Was hätte das nicht für ein Abend werden können, was hätte man nicht für ein unvergessliches, weiteres Kapitel in der Geschichte des österreichischen Klubfußballs und im Speziellen des Sportklubs Sturm Graz schreiben können, was hätte die Mannschaft mit nur einer guten und ambitionierten Leistung, die einen Sieg gegen einen Zweitligisten, den Aufstieg in das ÖFB-Cup-Finale und das Lösen des Europapokaltickets zur Folgen gehabt hätten, nicht alles vergessen machen können und welche Eskalation wäre nicht möglich gewesen in einem unglaublichen Block von schwarz-weißen Fanatikern… und wieso musste es dann doch wieder einmal alles anders kommen und die kleine, wieder und wieder entfachte Flamme der Euphorie so unerbittlich gelöscht werden?

Euphorische Vorbereitung

Angefangen hatte alles wunderbar, nach dem Sieg über die Admira in der Südstadt im Achtelfinale fieberte man bereits der Auslosung für die nächste Runde entgegen und allen Wunschkonstellationen war eines gemein: Nur nicht Salzburg!
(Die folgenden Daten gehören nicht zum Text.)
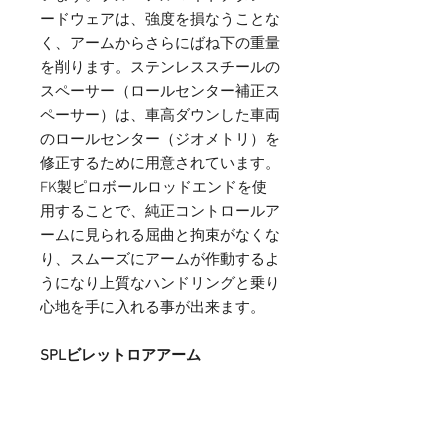
ードウェアは、強度を損なうことな
く、アームからさらにばね下の重量
を削ります。ステンレススチールの
スペーサー（ロールセンター補正ス
ペーサー）は、車高ダウンした車両
のロールセンター（ジオメトリ）を
修正するために用意されています。
FK製ピロボールロッドエンドを使
用することで、純正コントロールア
ームに見られる屈曲と拘束がなくな
り、スムーズにアームが作動するよ
うになり上質なハンドリングと乗り
心地を手に入れる事が出来ます。
SPLビレットロアアーム
•A6061アルミニウム（鍛造）チタ
ンボルト、クロモリ、ステンレスス
ティール構造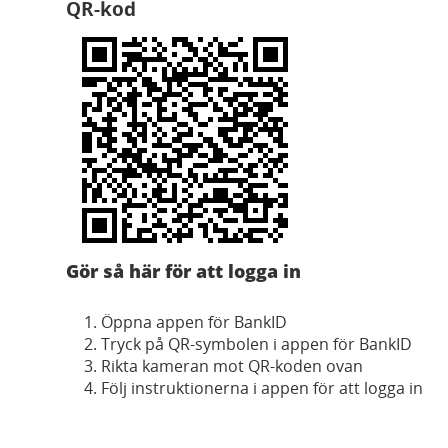
QR-kod
Gör så här för att logga in
Öppna appen för BankID
Tryck på QR-symbolen i appen för BankID
Rikta kameran mot QR-koden ovan
Följ instruktionerna i appen för att logga in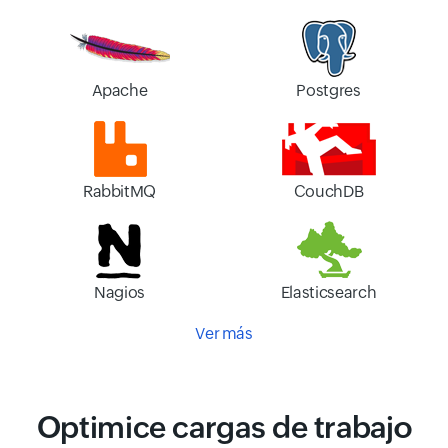
Apache
Postgres
RabbitMQ
CouchDB
Nagios
Elasticsearch
Ver más
Optimice cargas de trabajo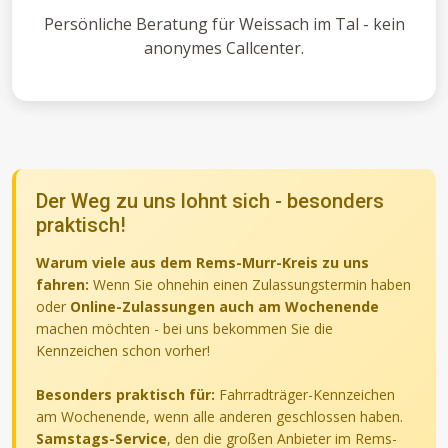
Persönliche Beratung für Weissach im Tal - kein
anonymes Callcenter.
Der Weg zu uns lohnt sich - besonders
praktisch!
Warum viele aus dem Rems-Murr-Kreis zu uns
fahren:
Wenn Sie ohnehin einen Zulassungstermin haben
oder
Online-Zulassungen auch am Wochenende
machen möchten - bei uns bekommen Sie die
Kennzeichen schon vorher!
Besonders praktisch für:
Fahrradträger-Kennzeichen
am Wochenende, wenn alle anderen geschlossen haben.
Samstags-Service
, den die großen Anbieter im Rems-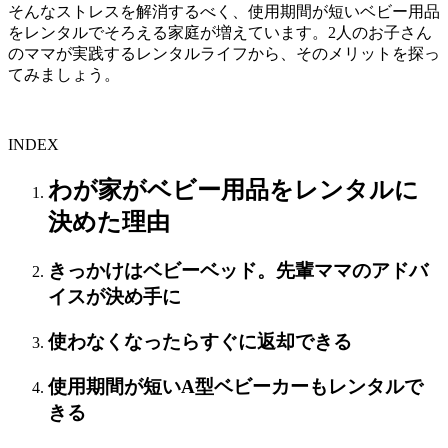
そんなストレスを解消するべく、使用期間が短いベビー用品
をレンタルでそろえる家庭が増えています。2人のお子さん
のママが実践するレンタルライフから、そのメリットを探っ
てみましょう。
INDEX
わが家がベビー用品をレンタルに
決めた理由
きっかけはベビーベッド。先輩ママのアドバ
イスが決め手に
使わなくなったらすぐに返却できる
使用期間が短いA型ベビーカーもレンタルで
きる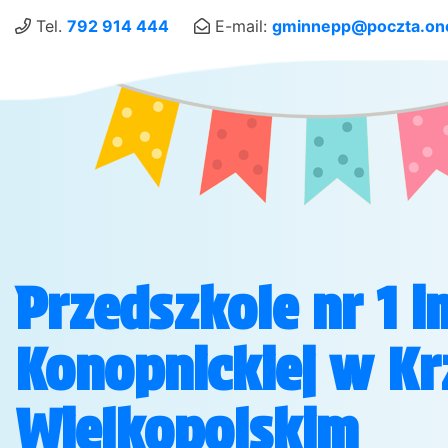
Tel.
792 914 444
E-mail:
gminnepp@poczta.one
Przedszkole nr 1 i
Konopnickiej w Kr
Wielkopolskim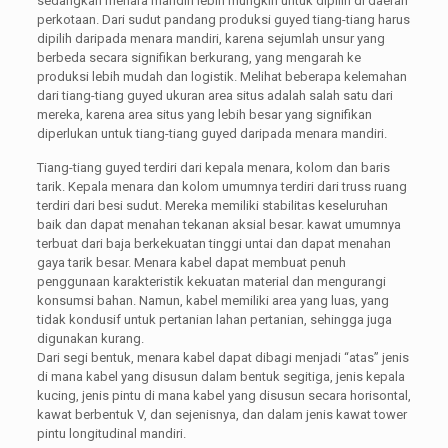
sedangkan menara mandiri lebih mungkin untuk dipilih di daerah
perkotaan. Dari sudut pandang produksi guyed tiang-tiang harus
dipilih daripada menara mandiri, karena sejumlah unsur yang
berbeda secara signifikan berkurang, yang mengarah ke
produksi lebih mudah dan logistik. Melihat beberapa kelemahan
dari tiang-tiang guyed ukuran area situs adalah salah satu dari
mereka, karena area situs yang lebih besar yang signifikan
diperlukan untuk tiang-tiang guyed daripada menara mandiri.
Tiang-tiang guyed terdiri dari kepala menara, kolom dan baris
tarik. Kepala menara dan kolom umumnya terdiri dari truss ruang
terdiri dari besi sudut. Mereka memiliki stabilitas keseluruhan
baik dan dapat menahan tekanan aksial besar. kawat umumnya
terbuat dari baja berkekuatan tinggi untai dan dapat menahan
gaya tarik besar. Menara kabel dapat membuat penuh
penggunaan karakteristik kekuatan material dan mengurangi
konsumsi bahan. Namun, kabel memiliki area yang luas, yang
tidak kondusif untuk pertanian lahan pertanian, sehingga juga
digunakan kurang.
Dari segi bentuk, menara kabel dapat dibagi menjadi “atas” jenis
di mana kabel yang disusun dalam bentuk segitiga, jenis kepala
kucing, jenis pintu di mana kabel yang disusun secara horisontal,
kawat berbentuk V, dan sejenisnya, dan dalam jenis kawat tower
pintu longitudinal mandiri.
Trotz des kurz zu zuvor errungenen, historischen Sieges gegen die bereits als Meister feststehenden Bullen wollte man es dann doch eher vermeiden, auf dem Weg in das Finale und damit den Europacup auf die historisch starke Truppe aus dem Hause Red Bull zu treffen. Darüber, ob es lieber ein (vermeintlich) sicheres Heimspiel oder doch ein Trip in ein auswärtiges Stadion werden sollte, schieden sich ein wenig die Geister. Doch eines sollte im Vorhinein klar sein: keiner der beiden Zweitligisten Horn oder St. Pölten, welche sich zu diesem Zeitpunkt noch im Bewerb befanden, durfte zum Stolperstein auf dem Weg zum großen Traum von einem abermaligen Finale in Schwarz-Weiß in Klagenfurt nach 2010 und von einer neuen Saison im Europapokal werden. Und spätestens als bei der gemeinschaftlich verfolgten Auslosung das Zettelchen mit dem Aufdruck Red Bull Salzburg gezogen wurde und feststand, dass dieses Unheil über Horn und nicht uns hinweg fegen wird, brandete kollektiver Jubel auf. Das kurz darauf feststehende Los St. Pölten auswärts war mit Sicherheit der geheime Wunsch vieler, die sich im Cup wie immer nach neuen, alternativen Gegnern und Stadien sehnen, um dem grauen Ligaalltag zu entfliehen, was vor allem in diesem Jahr in allen Belangen notwendig war. Und selbst unter den ewigen Pessimisten gab es wenige, die einen Gedanken daran verschwendeten, dass die Sache sportlich schief gehen könnte. So mobilisierte man ab diesem Zeitpunkt – nachdem auch noch der optimale Spieltermin auf Mittwoch, 20:30 Uhr, gelegt wurde – auf allen nur erdenklichen Wegen, um für dieses eine Spiel einen Rahmen zu schaffen, der gar nichts anderes zulassen sollte, als einer (weiteren) verkorksten Saison ein positives Ende zu verleihen.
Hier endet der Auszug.